◆ **Task statement**:
All the data below goes into the copy word for word, but the pictures don't.

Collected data
::::::

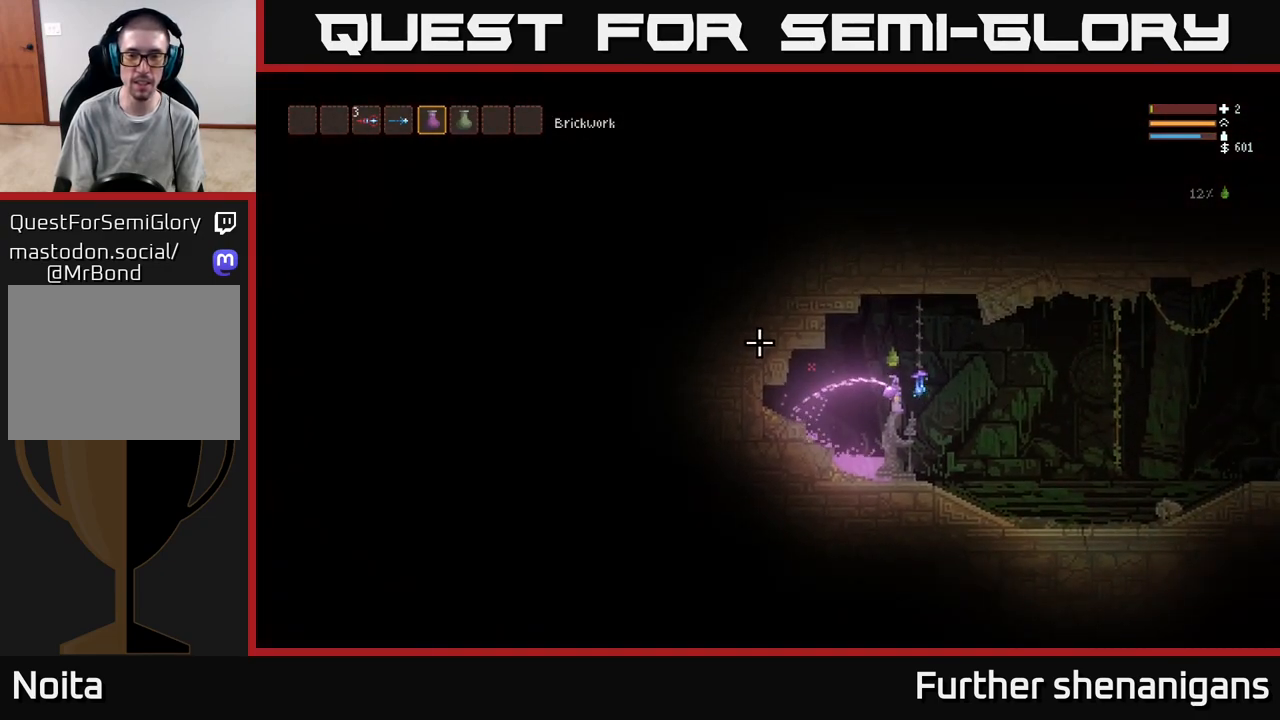
{"buttons": ["R2"], "left_stick": "center", "right_stick": "left", "events": []}
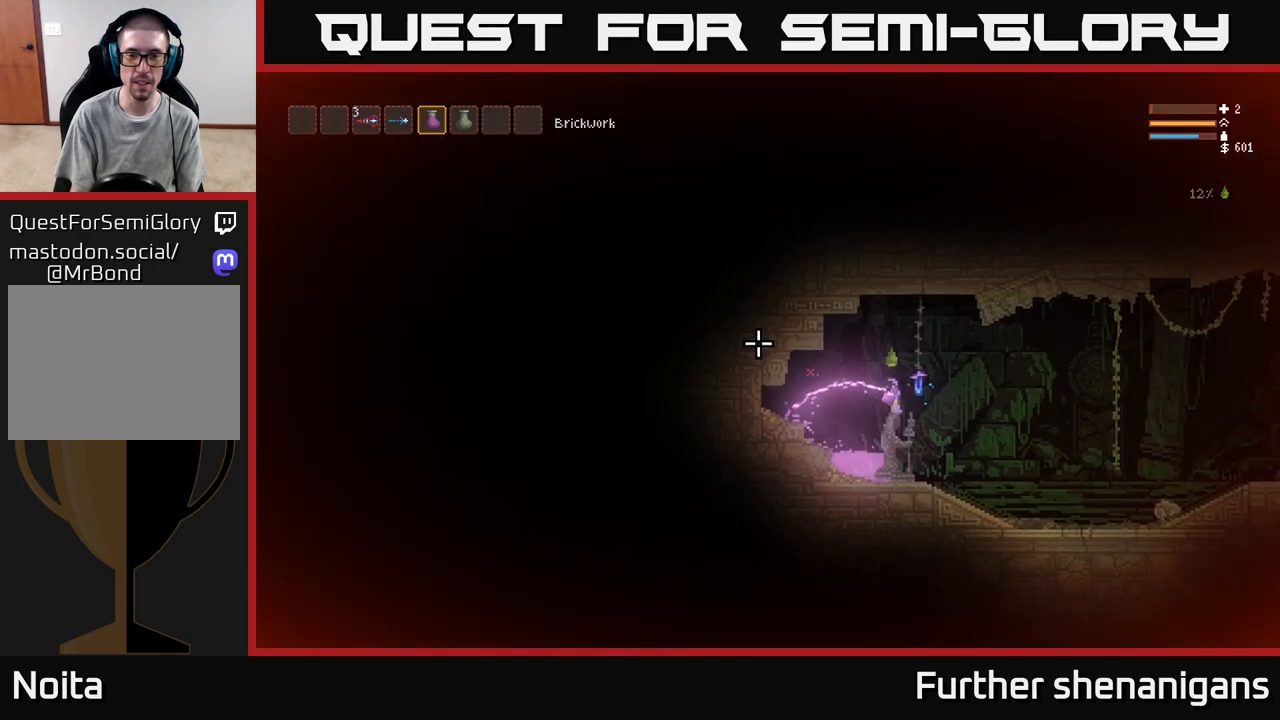
{"buttons": ["R2"], "left_stick": "center", "right_stick": "left", "events": []}
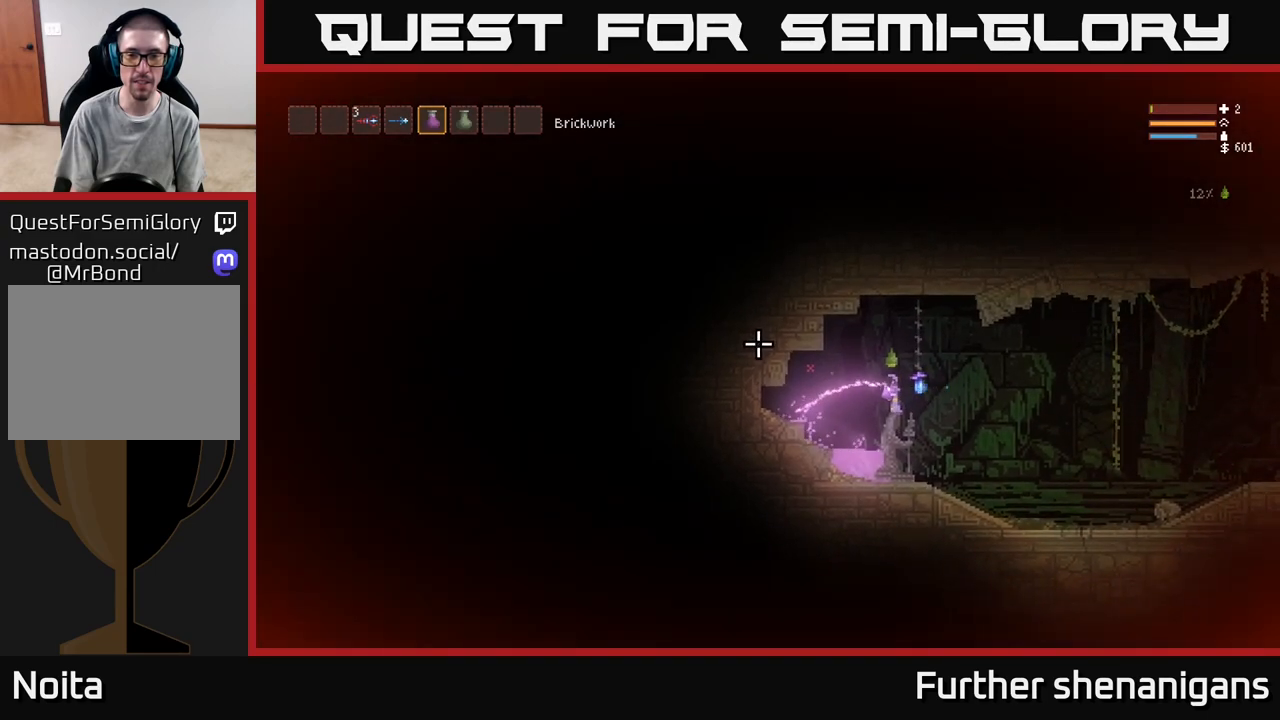
{"buttons": ["R2"], "left_stick": "center", "right_stick": "left", "events": []}
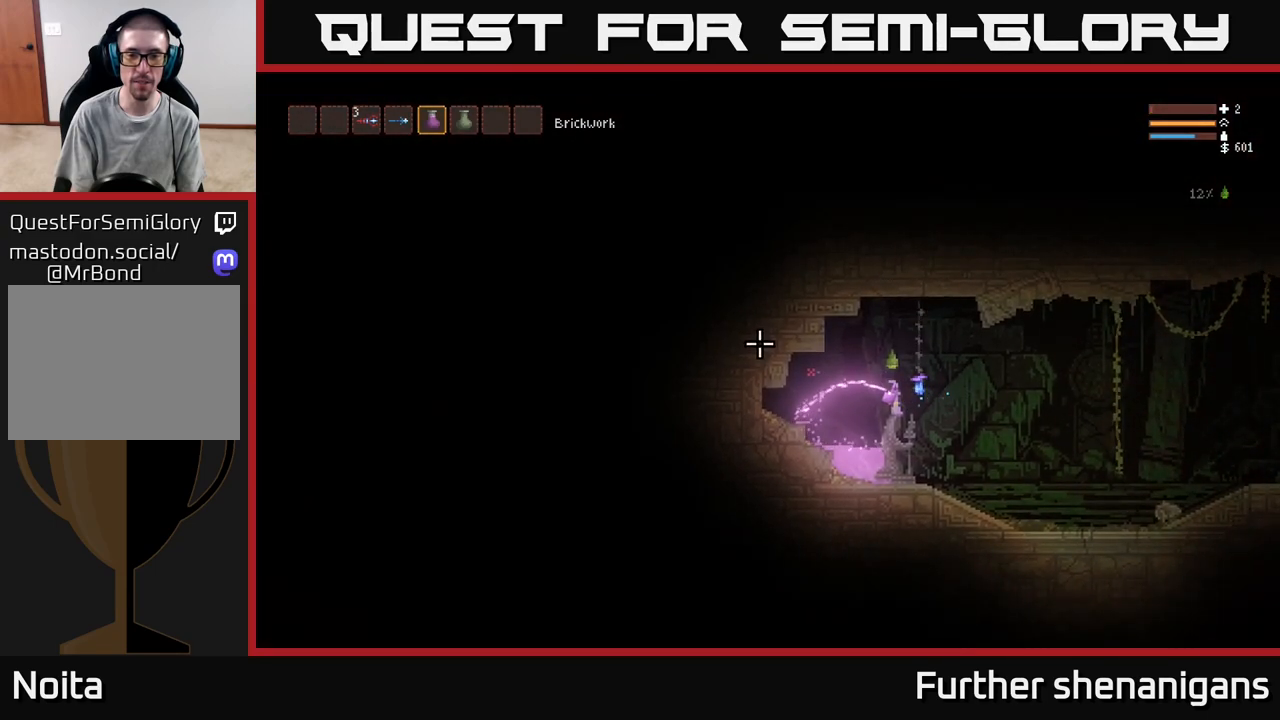
{"buttons": ["R2"], "left_stick": "center", "right_stick": "left", "events": []}
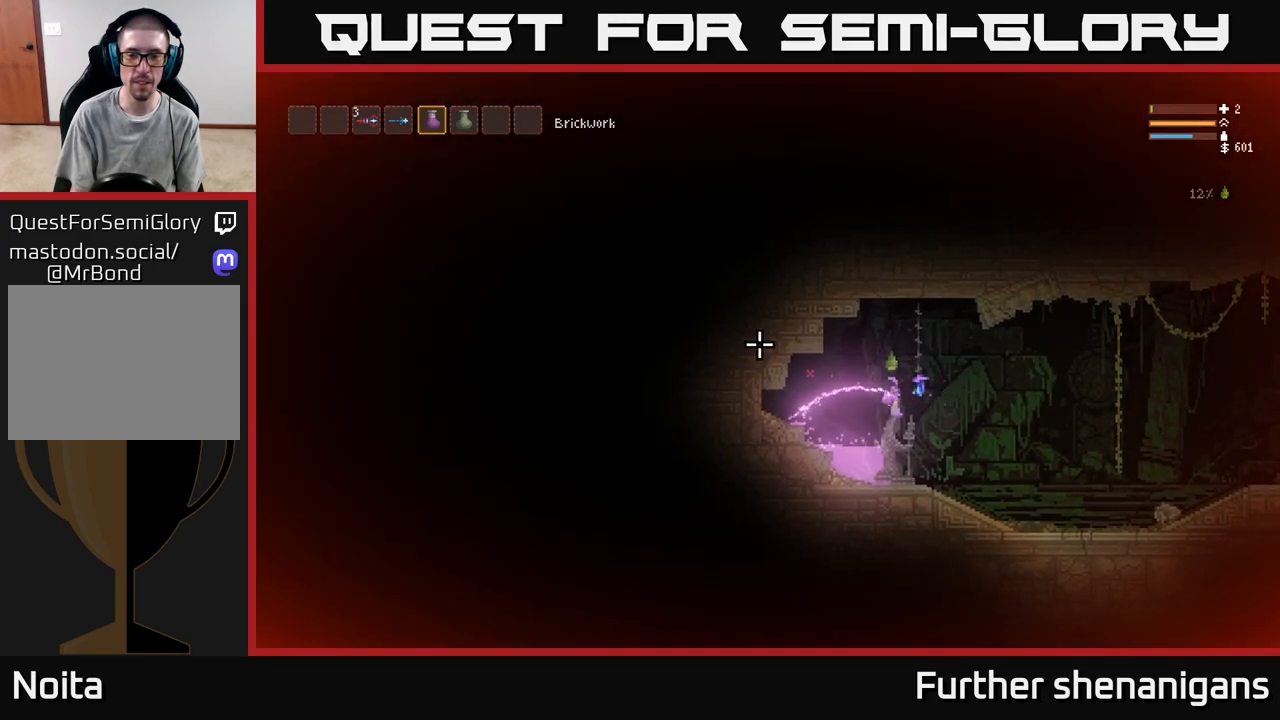
{"buttons": ["R2"], "left_stick": "center", "right_stick": "left", "events": []}
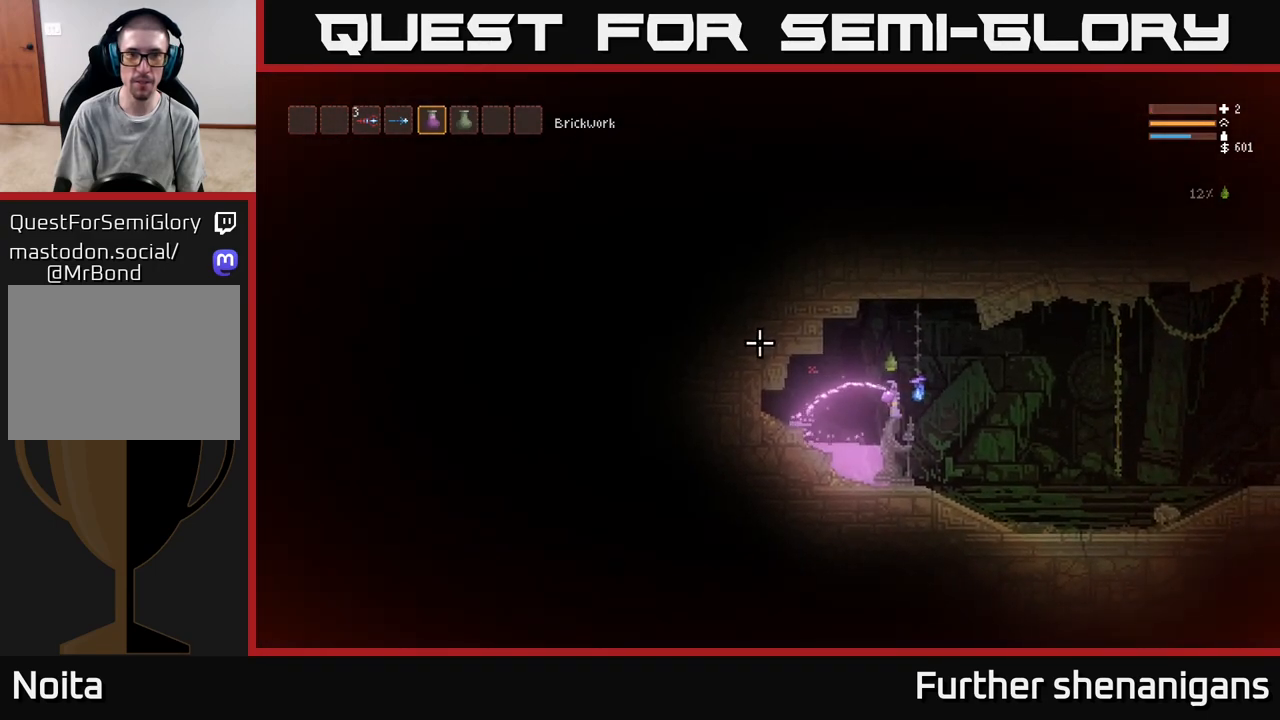
{"buttons": ["R2"], "left_stick": "center", "right_stick": "left", "events": []}
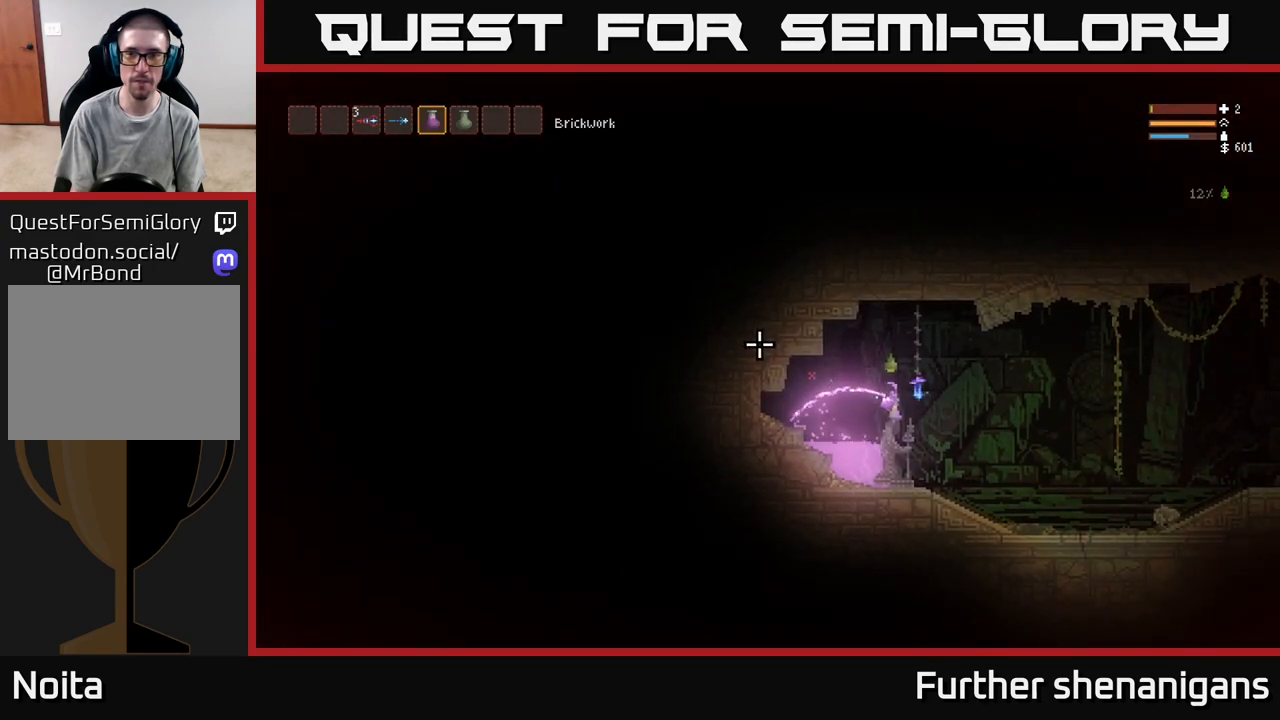
{"buttons": ["R2"], "left_stick": "center", "right_stick": "left", "events": []}
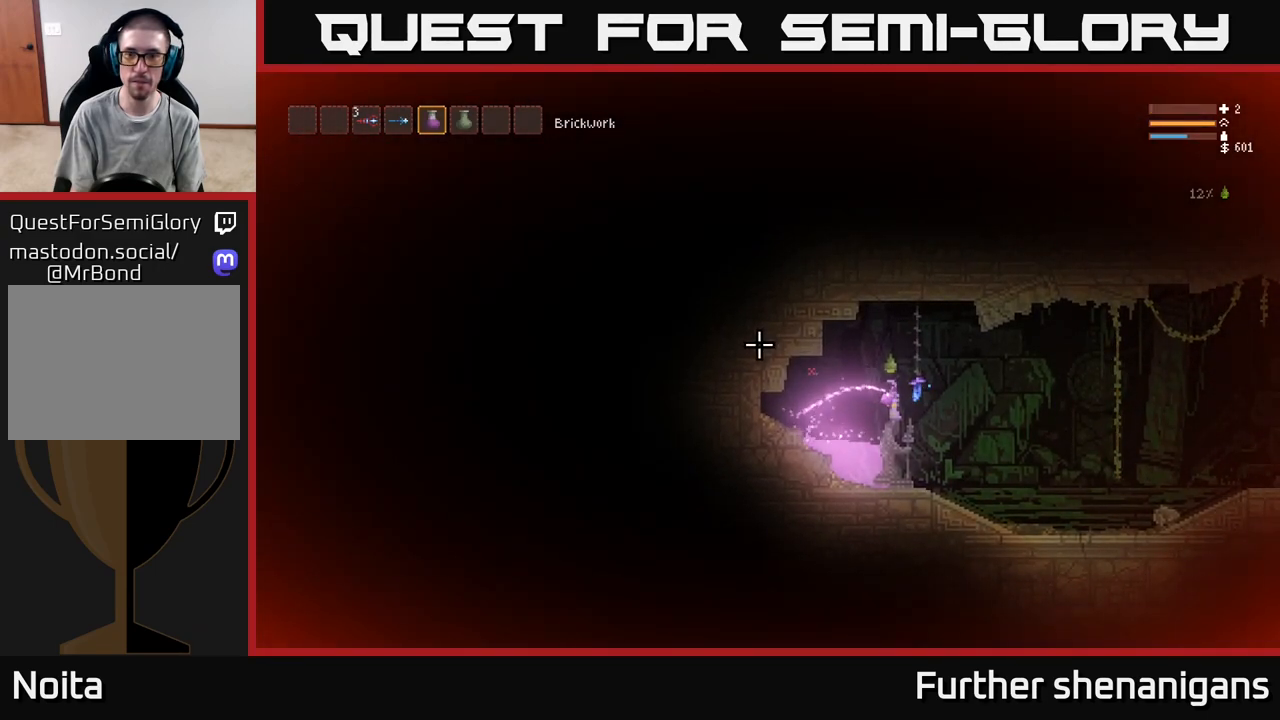
{"buttons": ["R2"], "left_stick": "center", "right_stick": "left", "events": []}
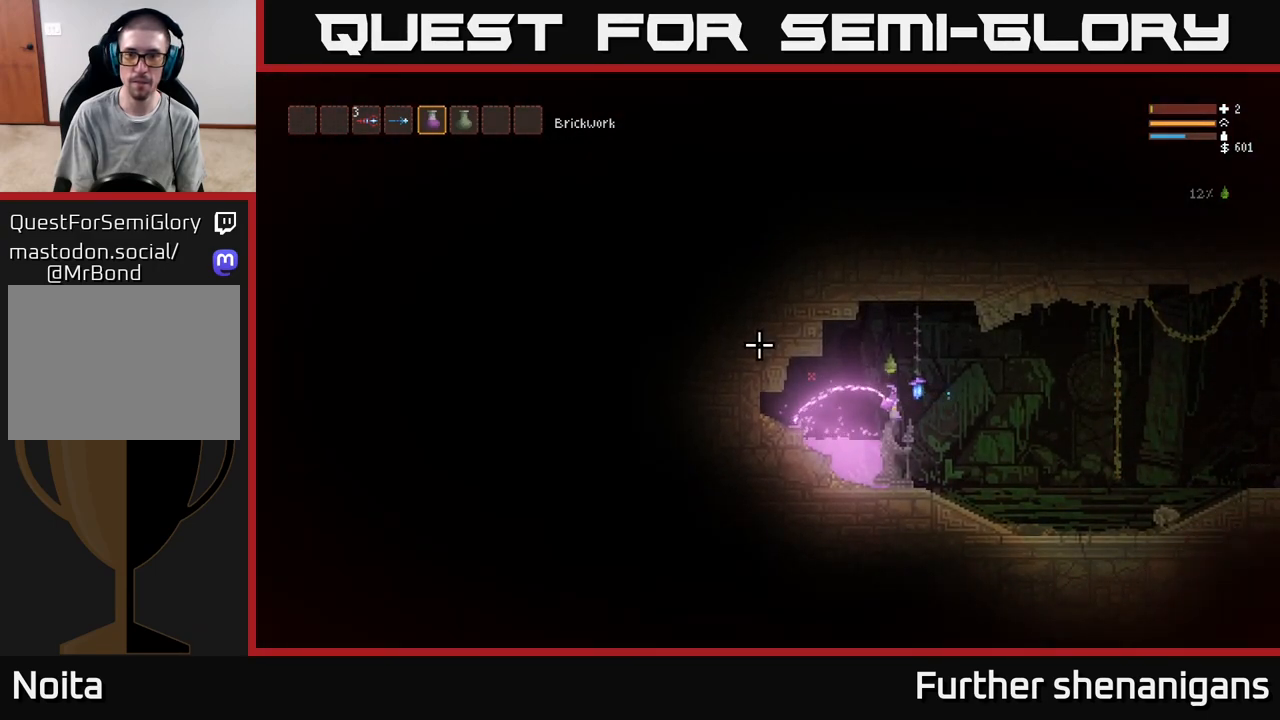
{"buttons": ["R2"], "left_stick": "center", "right_stick": "left", "events": []}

::::::

◆ **Reply**:
{"buttons": ["R2"], "left_stick": "center", "right_stick": "left", "events": []}
{"buttons": ["R2"], "left_stick": "center", "right_stick": "left", "events": []}
{"buttons": ["R2"], "left_stick": "center", "right_stick": "left", "events": []}
{"buttons": ["R2"], "left_stick": "center", "right_stick": "left", "events": []}
{"buttons": ["R2"], "left_stick": "center", "right_stick": "left", "events": []}
{"buttons": ["R2"], "left_stick": "center", "right_stick": "left", "events": []}
{"buttons": ["R2"], "left_stick": "center", "right_stick": "left", "events": []}
{"buttons": ["R2"], "left_stick": "center", "right_stick": "left", "events": []}
{"buttons": ["R2"], "left_stick": "center", "right_stick": "left", "events": []}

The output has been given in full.